(MATERIAL FOR THIS EXERCISE begins)

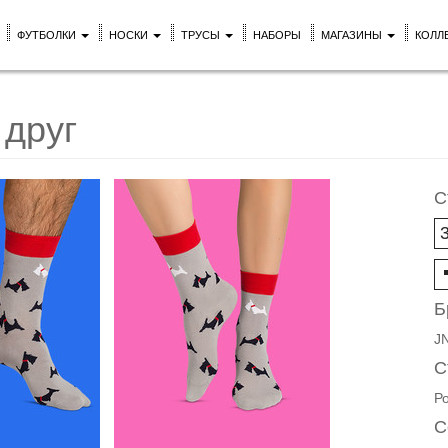
ФУТБОЛКИ
НОСКИ
ТРУСЫ
НАБОРЫ
МАГАЗИНЫ
КОЛЛ
 друг
С
Б
J
С
Р
С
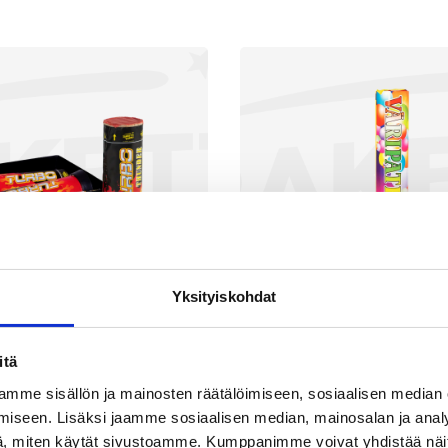
Yksityiskohdat
itä
urbo Thunder
Väripatruun
mme sisällön ja mainosten räätälöimiseen, sosiaalisen median
iseen. Lisäksi jaamme sosiaalisen median, mainosalan ja analy
1,90
€
5,90
, miten käytät sivustoamme. Kumppanimme voivat yhdistää näitä t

(MATERIAL FOR THIS EXERCISE ends)

## WHAT IS NEEDED
Go through the entries above and pull out each line with "sosiaalisen" in it.

## ANSWER TO THE PROBLEM
mme sisällön ja mainosten räätälöimiseen, sosiaalisen median
iseen. Lisäksi jaamme sosiaalisen median, mainosalan ja analy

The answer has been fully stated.